De plus, certains services ne sont pas connus aujourd’hui, mais le seront peut-être demain. Les forêts primaires regorgent certainement de plantes ou d’animaux ayant une valeur pharmaceutique, mais qu’on ne connaît pas.

De surcroît, nous nous sommes intéressés uniquement aux valeurs d’usage. Ainsi, la baleine qui vit au large de la Patagonie peut avoir une valeur morale pour une famille suédoise qui ne la verra jamais, mais on ne l’a pas prise en compte.

Parce que l’on considère qu’il existe des valeurs autres qu’économiques. Les valeurs patrimoniales, culturelles, esthétiques, éthiques, ne peuvent être monétarisées.

Vous avez également introduit une distinction entre biodiversité remarquable et ordinaire. Pourquoi ?

La biodiversité remarquable, c’est celle qu’on voit sur les listes de protection, les arrêtés de biotope, les directives habitat, les sites classés. On considère la biodiversité selon ses différents niveaux d’organisation : génétique, spécifique ou écologique.

Ce sont les pandas, les baleines, la forêt amazonienne, certaines mangroves, une race locale de cochons domestiques aux caractéristiques originales. Elle est analogue à celle de nos monuments historiques. Personne ne songerait à donner sérieusement une valeur à Notre-Dame-de-Paris. D’autre part, ces éléments patrimoniaux sont souvent rares, puisqu’une espèce menacée n’a plus de populations viables. En conséquence, et presque paradoxalement, cette espèce ne fournit donc pas beaucoup de services à l’écosystème ni de services économiques.

Évidemment, cette biodiversité remarquable doit d’abord être remarquée. Elle est complètement conditionnée par l’état de nos connaissances.

Donner une valeur à la nature, n’est-ce pas favoriser sa marchandisation ?

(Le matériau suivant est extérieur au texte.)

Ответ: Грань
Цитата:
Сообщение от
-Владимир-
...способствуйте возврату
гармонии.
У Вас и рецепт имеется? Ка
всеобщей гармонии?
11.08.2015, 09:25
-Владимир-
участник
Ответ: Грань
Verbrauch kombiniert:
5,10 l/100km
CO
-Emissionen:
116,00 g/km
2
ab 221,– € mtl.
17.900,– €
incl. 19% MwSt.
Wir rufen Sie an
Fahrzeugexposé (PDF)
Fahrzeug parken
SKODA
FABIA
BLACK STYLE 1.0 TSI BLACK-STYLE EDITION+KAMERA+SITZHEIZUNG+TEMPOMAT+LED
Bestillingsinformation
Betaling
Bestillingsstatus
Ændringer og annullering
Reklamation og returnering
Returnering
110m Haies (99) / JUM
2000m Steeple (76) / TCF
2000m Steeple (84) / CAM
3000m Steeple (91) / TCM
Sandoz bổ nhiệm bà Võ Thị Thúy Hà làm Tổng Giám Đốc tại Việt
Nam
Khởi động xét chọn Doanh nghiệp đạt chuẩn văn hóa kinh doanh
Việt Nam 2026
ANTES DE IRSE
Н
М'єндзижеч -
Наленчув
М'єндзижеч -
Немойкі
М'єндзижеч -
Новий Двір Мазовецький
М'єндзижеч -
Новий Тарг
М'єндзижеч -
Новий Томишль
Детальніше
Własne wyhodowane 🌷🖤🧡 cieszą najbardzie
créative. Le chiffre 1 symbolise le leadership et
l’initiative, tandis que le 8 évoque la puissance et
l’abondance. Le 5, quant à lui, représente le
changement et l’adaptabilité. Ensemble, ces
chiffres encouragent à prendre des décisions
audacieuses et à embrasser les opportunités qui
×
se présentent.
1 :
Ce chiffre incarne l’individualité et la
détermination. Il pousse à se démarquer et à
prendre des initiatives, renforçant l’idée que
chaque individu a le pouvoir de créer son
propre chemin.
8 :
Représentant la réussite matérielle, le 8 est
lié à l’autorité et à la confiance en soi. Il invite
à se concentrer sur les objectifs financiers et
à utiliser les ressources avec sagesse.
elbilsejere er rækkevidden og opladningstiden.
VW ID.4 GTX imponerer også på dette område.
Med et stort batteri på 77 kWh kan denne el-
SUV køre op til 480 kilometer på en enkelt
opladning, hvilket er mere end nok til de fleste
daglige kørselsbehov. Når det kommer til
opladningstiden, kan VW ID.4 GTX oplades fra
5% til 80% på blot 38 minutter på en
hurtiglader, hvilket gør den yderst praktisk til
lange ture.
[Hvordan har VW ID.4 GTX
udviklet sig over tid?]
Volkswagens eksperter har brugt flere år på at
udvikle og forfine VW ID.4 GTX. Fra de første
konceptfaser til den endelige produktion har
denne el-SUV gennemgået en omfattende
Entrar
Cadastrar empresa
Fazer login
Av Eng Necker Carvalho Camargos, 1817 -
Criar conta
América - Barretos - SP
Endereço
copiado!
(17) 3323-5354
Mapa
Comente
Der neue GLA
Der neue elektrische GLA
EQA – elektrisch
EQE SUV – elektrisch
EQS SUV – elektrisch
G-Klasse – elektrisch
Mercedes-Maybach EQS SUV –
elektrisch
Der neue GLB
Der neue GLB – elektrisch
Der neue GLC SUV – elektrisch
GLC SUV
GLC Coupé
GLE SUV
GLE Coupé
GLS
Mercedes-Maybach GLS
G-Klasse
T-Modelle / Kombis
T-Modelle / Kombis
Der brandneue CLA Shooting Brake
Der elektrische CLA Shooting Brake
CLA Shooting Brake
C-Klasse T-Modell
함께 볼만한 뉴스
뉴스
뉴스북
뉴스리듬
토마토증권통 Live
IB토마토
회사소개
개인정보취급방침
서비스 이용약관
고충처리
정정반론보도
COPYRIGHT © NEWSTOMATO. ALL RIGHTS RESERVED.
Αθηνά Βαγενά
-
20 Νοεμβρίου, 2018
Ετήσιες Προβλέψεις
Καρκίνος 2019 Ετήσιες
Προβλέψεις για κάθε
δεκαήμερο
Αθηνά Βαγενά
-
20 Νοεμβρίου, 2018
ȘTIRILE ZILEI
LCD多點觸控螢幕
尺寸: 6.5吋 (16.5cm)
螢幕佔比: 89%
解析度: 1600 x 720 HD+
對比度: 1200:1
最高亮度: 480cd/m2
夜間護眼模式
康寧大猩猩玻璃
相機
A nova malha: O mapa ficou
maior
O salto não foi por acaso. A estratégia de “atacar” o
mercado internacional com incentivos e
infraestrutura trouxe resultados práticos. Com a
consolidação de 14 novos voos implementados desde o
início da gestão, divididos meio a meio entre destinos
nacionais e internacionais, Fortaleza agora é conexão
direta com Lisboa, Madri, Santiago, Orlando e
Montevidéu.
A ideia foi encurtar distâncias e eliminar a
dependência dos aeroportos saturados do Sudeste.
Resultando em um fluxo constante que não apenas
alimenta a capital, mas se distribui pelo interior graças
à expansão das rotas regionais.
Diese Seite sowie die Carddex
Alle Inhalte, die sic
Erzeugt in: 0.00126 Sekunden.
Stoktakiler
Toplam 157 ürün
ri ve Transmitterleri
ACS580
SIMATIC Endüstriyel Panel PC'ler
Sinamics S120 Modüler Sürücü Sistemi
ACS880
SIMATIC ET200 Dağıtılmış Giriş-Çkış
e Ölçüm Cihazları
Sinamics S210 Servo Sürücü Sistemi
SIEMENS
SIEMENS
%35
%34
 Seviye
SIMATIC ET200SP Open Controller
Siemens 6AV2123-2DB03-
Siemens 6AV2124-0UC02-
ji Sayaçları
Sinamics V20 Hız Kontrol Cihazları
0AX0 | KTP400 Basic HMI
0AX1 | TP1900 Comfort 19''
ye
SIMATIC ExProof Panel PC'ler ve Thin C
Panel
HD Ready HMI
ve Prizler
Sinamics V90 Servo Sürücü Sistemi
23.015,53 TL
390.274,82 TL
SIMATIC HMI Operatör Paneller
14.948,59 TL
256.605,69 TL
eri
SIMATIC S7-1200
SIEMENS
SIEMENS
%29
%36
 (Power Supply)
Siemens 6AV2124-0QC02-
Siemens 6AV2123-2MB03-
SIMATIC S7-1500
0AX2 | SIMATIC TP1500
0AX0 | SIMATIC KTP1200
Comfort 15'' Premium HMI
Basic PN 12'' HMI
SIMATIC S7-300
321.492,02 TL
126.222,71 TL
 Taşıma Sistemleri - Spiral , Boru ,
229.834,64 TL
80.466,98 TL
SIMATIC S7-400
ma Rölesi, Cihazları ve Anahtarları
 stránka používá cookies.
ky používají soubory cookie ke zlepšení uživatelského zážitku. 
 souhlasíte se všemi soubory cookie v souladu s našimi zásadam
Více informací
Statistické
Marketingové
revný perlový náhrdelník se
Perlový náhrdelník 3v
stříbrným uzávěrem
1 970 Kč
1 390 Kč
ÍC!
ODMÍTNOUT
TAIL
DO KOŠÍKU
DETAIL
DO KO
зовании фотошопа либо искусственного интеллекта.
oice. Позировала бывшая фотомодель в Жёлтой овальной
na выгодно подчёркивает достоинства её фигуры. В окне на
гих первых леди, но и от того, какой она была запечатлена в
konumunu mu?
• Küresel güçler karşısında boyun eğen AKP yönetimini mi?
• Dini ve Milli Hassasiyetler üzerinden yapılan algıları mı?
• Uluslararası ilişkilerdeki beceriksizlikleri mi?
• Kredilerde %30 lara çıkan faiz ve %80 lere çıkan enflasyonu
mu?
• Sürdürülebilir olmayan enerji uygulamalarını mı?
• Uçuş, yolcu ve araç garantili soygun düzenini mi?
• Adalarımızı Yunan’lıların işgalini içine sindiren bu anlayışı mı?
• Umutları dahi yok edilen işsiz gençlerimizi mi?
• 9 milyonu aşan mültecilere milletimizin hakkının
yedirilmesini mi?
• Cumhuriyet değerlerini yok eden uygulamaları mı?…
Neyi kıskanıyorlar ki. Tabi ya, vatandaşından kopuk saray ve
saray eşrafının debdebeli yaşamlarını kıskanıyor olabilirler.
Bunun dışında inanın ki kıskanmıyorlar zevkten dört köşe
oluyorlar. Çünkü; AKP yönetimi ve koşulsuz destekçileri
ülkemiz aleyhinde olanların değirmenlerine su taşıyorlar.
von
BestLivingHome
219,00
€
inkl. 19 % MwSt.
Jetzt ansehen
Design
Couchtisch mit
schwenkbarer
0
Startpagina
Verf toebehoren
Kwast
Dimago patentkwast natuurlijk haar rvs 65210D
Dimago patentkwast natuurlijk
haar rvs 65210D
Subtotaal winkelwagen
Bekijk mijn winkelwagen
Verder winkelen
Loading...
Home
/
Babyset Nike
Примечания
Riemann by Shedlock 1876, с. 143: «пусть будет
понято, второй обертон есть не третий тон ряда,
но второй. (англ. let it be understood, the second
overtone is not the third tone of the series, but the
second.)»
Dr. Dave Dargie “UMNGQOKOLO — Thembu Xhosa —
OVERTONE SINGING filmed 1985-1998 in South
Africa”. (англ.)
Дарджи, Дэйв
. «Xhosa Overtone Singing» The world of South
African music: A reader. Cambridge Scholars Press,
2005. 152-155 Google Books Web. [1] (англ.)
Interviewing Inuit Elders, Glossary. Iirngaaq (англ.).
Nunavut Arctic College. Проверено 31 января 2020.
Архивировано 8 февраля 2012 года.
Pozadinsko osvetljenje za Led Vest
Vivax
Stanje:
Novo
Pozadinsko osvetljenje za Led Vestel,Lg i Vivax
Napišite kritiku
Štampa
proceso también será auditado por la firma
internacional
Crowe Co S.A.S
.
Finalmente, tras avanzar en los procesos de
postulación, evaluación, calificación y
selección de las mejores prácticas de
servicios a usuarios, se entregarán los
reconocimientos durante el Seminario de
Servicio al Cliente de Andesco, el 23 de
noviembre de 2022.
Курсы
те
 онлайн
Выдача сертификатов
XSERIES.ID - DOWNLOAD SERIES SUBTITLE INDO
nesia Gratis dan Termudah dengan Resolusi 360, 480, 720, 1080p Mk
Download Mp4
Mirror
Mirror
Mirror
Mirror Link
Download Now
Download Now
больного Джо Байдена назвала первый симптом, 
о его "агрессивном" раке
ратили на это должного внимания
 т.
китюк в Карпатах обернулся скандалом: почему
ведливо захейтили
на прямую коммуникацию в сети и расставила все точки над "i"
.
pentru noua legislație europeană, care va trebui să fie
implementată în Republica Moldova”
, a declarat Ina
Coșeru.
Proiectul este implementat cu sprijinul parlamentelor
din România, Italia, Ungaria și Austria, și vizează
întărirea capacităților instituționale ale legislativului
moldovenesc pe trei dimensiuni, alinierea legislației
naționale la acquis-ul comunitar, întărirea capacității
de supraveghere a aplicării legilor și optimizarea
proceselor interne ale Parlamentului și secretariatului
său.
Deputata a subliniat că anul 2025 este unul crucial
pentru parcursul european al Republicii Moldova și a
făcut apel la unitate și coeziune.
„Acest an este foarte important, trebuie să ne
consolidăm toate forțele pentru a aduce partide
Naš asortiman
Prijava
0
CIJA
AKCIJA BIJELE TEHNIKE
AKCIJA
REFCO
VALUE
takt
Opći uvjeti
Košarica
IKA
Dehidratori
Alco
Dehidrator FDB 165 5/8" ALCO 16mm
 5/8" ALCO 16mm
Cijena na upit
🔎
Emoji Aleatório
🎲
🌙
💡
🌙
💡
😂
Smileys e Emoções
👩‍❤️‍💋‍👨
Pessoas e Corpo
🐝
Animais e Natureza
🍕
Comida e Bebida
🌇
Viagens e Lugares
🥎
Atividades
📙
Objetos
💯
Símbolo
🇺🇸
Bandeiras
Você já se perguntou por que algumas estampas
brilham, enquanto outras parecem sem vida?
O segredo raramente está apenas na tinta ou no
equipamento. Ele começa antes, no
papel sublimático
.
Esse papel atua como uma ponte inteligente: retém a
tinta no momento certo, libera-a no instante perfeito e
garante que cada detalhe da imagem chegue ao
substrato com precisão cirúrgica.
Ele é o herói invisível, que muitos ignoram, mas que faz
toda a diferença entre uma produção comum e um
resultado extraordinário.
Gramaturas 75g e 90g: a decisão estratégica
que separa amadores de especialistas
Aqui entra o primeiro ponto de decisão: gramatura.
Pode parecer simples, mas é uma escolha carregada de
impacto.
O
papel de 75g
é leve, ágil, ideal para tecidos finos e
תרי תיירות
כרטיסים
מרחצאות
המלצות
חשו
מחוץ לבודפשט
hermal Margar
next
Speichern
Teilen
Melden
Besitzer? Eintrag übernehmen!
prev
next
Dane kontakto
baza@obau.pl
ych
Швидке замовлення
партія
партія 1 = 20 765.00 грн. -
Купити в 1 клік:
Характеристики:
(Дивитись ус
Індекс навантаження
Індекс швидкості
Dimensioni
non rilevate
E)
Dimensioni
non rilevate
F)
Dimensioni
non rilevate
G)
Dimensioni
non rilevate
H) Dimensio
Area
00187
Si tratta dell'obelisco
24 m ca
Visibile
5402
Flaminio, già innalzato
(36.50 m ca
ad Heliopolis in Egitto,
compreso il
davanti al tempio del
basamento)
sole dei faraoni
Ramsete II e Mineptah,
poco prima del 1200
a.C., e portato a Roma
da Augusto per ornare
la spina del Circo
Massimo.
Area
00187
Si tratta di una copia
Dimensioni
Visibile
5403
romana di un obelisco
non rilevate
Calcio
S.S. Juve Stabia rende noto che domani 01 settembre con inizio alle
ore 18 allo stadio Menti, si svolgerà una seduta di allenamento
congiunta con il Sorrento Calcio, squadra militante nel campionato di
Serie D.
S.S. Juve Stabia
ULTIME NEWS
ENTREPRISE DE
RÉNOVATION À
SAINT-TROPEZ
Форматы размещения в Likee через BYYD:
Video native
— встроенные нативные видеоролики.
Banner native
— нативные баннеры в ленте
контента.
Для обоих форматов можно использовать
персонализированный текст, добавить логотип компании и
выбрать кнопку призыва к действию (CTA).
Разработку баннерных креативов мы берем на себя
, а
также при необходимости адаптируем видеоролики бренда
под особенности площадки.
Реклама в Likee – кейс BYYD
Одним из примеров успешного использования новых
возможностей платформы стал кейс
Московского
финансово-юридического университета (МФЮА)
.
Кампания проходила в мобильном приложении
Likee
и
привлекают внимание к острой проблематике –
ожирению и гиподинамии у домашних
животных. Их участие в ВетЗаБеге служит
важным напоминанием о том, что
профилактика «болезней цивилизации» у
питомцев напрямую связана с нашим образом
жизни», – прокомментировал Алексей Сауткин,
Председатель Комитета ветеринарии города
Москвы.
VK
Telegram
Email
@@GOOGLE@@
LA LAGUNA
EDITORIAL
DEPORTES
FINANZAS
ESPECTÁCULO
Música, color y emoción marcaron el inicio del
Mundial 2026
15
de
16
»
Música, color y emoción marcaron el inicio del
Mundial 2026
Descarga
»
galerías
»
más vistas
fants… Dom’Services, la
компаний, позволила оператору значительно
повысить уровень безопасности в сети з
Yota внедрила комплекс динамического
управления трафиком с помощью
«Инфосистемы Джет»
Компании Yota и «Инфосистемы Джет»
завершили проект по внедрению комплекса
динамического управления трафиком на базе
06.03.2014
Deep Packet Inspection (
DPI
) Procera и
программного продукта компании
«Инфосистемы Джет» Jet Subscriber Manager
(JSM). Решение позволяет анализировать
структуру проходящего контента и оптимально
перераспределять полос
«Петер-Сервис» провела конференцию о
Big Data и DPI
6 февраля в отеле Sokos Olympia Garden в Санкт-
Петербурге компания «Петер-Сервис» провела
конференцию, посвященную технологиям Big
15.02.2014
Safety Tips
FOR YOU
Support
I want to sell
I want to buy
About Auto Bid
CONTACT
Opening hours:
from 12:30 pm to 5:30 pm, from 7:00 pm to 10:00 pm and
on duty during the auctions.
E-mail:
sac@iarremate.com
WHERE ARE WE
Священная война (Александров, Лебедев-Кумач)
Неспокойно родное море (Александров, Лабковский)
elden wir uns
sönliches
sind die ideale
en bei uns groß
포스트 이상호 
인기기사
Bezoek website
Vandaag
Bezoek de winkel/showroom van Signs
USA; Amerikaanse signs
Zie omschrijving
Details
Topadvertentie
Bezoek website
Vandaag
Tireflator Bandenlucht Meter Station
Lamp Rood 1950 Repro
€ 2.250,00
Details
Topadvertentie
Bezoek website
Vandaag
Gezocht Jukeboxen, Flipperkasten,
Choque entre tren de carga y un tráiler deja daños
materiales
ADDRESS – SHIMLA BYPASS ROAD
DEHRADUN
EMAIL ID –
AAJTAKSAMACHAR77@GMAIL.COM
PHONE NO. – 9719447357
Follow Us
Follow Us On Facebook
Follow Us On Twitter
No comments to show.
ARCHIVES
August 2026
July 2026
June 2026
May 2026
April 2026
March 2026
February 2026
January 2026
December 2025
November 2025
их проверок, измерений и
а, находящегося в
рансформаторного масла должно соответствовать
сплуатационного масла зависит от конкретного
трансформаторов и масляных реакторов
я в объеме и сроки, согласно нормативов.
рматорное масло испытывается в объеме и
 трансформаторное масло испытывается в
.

Nous nous sommes longuement demandé si on n’était pas en train de mettre le doigt dans un engrenage mortel avec cette méthode. Pourtant, d’un point de vue juridique, lorsqu’une rivière est polluée par une entreprise, celle-ci paye des dommages et intérêts, tout le monde considère cela comme normal…Nous estimons donc que monétariser la nature ne revient pas à la mercantiliser, à savoir autoriser les transactions financières sur un marché libre. Maintenant, il faut que des législations claires encadrent tout cela.